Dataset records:

────────────────

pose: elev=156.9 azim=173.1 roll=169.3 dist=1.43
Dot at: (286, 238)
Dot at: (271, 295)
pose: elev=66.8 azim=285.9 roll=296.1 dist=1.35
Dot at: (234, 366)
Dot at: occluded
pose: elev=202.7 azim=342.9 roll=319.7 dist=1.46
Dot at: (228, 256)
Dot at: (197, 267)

────────────────

• **Brief**
Pull every line out of the material above and reproduce each one unchanged.

• **Response to this task**
pose: elev=156.9 azim=173.1 roll=169.3 dist=1.43
Dot at: (286, 238)
Dot at: (271, 295)
pose: elev=66.8 azim=285.9 roll=296.1 dist=1.35
Dot at: (234, 366)
Dot at: occluded
pose: elev=202.7 azim=342.9 roll=319.7 dist=1.46
Dot at: (228, 256)
Dot at: (197, 267)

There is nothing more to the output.